Final judgments for the performance test are given in the table below.
What should be made of these results?
The study author recognizes that New York has the responsibility and duty to set cut-points in such a way that the purpose of the testing program is best accomplished. That requires judgment and consideration of all the data and information that is available at the time cut-points are set. The study author strongly encourages New York not to routinely adopt the mean for the bookmarking procedure as the final cut-points. Final cut-points should result from staff deliberations using all of the data presented in this report.
It is well known that field test results underestimate how well students perform on operational testing. Under performance in field testing is due to several factors, chief of which are student recognition that the test scores do not count and that teaching practices are not yet congruent with the standards on which the tests are based. The amount of underestimation for the Physical Setting/Earth Science Examination is unknown. Yet difficulty parameters and impact estimates used in the standard setting were based on field test statistics.
Thus, the study authorís first recommendation is to repeat the standard setting study once the test becomes operational. The repeated study should use item difficulty and impact estimates obtained from operational testing and not simply a repeat of the study using the same data. If that is not possible, the study author encourages New York to repeat the standard setting study with other methods, such as the contrasting groups method, which does not rely on the state collecting item level data on a large scale.
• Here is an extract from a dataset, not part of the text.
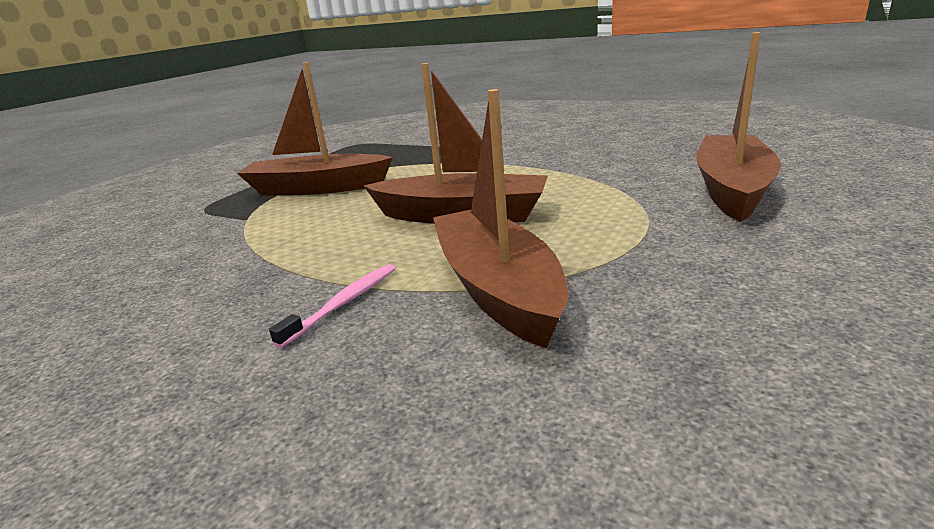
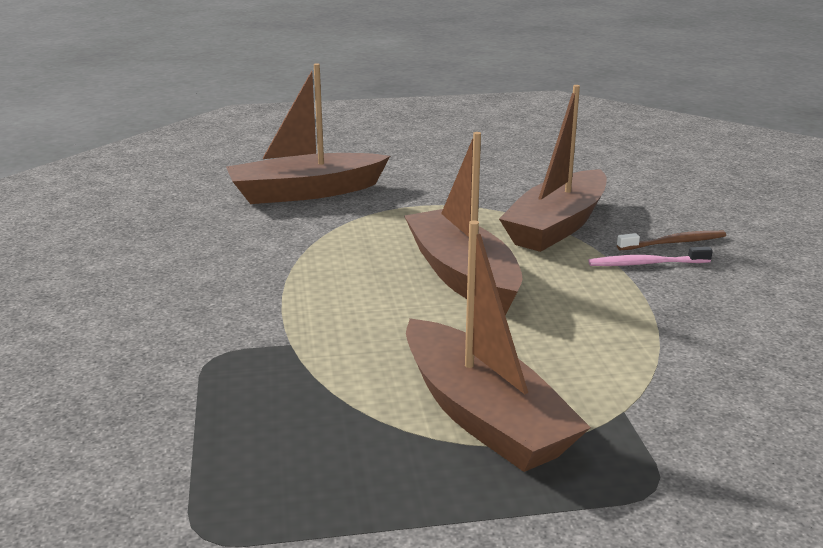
camera: 130 degrees left, 0 degrees up
none -> brown toothbrush [617,231,726,250]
For initial operational testing, the study author recommends that the cut-point for meeting standards be set within the raw score range of 33-45. The committee means and medians fall within this range. Within this range, the study author recommends a final cut-point be set based on the state's best judgment as to the improvement that will actually occur once operational testing begins. That judgment should be informed by discussions with test developers, curriculum specialists, and teachers. The study author would choose a raw score of 40, which is lenient and will likely result in fewer than about 20% failing the test, a lower level than indicated by teachers of the percentage of students who are not currently meeting standards. This is only the personal opinion of the study author, however.
For initial operational testing, the study author recommends that the cut-point for meeting standards with distinction be set within the raw-score range of 69-74. Again, all committee mean and median judgments fall within that range. And again, within that range choice should be made based on the estimated improvement from field testing to operational testing and the choice should be informed by discussions with test developers, curriculum specialists, and teachers. The state should realize, however, that improvement in the upper range of scores is likely to be less than improvement in the lower range of scores. The study author would choose a raw score of 71, but again that is the personal opinion of the study author only.
With respect to the performance test, until more data on performance can be collected, the study author recommends that cut-points of 13 and 21 (the committee medians) be used.